Why academics shouldn’t predict the demise of “old media”

With a company offering flat rate, unlimited course offerings online at just $99 a month, academics, intellectuals and pundits who want to proclaim the pending demise of “old media” in general and print media in particular should look in their rearview mirrors before offering any more prognostications.

Even without online classrooms entering version 2.0, colleges and universities have indicated in the last couple of years their intent to use adjunct faculty for more and more of their teaching positions in the future. So, without too much schadenfreude, some of the pundits may want to join the misery of media-world layoffs, etc.

And, there are other similarities. Yes, while it’s a stereotype, the “old,” “mainstream” media did at times come off as a cult, priesthood, or keepers of the flame, choose your metaphor.
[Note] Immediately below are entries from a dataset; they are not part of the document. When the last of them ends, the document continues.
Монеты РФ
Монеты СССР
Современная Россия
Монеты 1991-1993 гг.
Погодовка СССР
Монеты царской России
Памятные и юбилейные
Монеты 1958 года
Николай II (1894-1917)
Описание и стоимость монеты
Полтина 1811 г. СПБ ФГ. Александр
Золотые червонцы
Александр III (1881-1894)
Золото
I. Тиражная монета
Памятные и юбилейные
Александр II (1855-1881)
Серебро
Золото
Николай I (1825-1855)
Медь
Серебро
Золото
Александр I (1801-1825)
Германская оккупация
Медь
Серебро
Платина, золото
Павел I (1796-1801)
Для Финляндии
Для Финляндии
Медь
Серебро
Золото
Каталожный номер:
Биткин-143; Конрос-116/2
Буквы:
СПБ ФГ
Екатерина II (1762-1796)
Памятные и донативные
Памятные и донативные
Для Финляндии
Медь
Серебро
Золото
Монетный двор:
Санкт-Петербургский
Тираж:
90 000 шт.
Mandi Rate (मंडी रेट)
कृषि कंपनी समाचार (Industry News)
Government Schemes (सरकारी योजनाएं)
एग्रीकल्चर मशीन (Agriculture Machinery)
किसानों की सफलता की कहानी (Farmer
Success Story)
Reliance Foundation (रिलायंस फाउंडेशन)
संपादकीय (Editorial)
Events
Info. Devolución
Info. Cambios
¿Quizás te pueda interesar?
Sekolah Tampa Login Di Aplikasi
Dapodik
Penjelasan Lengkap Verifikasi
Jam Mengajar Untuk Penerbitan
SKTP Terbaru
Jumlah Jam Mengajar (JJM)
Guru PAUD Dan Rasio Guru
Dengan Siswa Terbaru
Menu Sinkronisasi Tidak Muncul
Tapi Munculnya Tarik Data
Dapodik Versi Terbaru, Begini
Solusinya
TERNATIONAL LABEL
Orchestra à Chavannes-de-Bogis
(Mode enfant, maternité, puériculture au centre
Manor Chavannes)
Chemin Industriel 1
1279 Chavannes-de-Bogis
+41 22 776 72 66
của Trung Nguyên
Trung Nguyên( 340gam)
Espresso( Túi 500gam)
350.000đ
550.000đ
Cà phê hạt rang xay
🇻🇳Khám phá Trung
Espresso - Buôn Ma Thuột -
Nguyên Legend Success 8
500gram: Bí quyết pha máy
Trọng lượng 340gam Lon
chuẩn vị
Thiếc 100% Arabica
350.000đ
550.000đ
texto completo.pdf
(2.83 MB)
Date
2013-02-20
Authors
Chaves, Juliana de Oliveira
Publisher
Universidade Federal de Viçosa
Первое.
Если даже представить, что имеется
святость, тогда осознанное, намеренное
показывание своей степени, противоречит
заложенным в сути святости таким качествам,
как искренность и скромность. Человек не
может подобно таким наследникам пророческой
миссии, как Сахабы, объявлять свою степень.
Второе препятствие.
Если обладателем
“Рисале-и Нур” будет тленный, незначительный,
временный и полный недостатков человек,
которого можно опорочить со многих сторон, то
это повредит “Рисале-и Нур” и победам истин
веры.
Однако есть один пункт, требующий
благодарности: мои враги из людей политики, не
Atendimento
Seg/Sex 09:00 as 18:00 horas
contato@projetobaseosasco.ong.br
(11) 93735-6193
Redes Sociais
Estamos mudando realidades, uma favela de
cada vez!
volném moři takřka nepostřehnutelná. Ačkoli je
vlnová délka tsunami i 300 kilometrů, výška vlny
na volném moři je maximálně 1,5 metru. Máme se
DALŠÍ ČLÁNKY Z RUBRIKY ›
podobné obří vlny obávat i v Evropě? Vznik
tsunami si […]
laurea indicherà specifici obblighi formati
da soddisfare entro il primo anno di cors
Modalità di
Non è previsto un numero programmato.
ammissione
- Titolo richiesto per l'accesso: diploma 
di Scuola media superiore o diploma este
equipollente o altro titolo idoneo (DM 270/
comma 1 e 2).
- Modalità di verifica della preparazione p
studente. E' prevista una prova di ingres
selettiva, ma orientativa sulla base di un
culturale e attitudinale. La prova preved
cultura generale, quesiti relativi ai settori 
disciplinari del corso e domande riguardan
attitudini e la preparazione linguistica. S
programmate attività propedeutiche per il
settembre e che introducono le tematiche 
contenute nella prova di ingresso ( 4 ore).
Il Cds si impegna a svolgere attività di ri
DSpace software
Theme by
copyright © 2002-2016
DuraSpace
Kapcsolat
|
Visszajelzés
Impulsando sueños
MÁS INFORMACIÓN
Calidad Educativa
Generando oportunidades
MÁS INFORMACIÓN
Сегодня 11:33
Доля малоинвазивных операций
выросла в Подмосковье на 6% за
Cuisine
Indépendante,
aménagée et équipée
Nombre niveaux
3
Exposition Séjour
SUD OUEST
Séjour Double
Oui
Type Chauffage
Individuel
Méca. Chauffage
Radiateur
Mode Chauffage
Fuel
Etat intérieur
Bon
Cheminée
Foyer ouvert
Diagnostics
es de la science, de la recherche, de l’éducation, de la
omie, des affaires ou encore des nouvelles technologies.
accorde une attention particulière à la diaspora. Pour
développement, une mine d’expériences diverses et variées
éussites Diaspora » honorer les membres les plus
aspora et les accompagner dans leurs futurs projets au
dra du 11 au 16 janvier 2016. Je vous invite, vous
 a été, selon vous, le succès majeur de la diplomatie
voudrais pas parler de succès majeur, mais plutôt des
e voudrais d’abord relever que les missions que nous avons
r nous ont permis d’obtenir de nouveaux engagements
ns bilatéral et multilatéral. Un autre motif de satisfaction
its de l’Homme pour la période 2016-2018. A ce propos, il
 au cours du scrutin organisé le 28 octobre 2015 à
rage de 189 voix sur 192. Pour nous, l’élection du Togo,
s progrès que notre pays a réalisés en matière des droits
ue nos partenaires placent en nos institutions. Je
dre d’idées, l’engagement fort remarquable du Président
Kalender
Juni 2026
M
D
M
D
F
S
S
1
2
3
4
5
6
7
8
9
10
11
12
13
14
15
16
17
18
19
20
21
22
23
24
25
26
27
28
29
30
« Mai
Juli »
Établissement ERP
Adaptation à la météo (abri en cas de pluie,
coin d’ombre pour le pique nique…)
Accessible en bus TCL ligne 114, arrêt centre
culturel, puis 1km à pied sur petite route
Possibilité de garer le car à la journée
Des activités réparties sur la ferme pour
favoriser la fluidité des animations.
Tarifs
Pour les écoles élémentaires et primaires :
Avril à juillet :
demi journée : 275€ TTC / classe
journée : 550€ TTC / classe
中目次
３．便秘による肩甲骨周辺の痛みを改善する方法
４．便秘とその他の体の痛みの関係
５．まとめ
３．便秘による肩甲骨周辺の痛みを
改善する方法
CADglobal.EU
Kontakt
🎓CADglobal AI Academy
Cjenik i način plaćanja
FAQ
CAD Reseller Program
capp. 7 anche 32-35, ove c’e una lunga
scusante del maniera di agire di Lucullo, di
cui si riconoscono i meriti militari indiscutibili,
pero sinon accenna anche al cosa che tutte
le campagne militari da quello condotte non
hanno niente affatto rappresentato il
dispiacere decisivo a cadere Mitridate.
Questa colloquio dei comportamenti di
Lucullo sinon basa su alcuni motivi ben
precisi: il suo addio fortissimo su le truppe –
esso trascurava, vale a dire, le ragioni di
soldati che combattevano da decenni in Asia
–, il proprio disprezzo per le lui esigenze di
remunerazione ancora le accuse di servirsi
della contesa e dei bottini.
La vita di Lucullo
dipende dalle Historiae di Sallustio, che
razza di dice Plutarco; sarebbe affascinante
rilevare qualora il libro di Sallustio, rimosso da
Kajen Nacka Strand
But, don’t universities, “old,” “traditional” universities, vs. more explicitly for-profit models that mix bricks and mortar with modems and mouses, like the University of Phoenix, let alone vs. online-only collegiate learning centers, come off in exactly the same way?

Short answer? Hell, yes.

Longer answer is that there are differences.

The media, even at its peak, never had anything comparable to North Central or other collegiate accreditation agencies. Agencies that, at the beck and call of bricks and mortar, have no compunction about bullying the new, online-only learning centers.

Read the full, in-depth analysis piece for examples of this bullying and various ways in which some of the online-only collegiate learning centers (I’m not ready to use the word “universities”) are either doing creative partnerships or else are fighting back.

Given that North Central, et al, are already putting these folks to a degree of scrutiny they never turn on State U., if one of these online centers gets bought by a financier with deep enough pockets, you WILL see an antitrust lawsuit.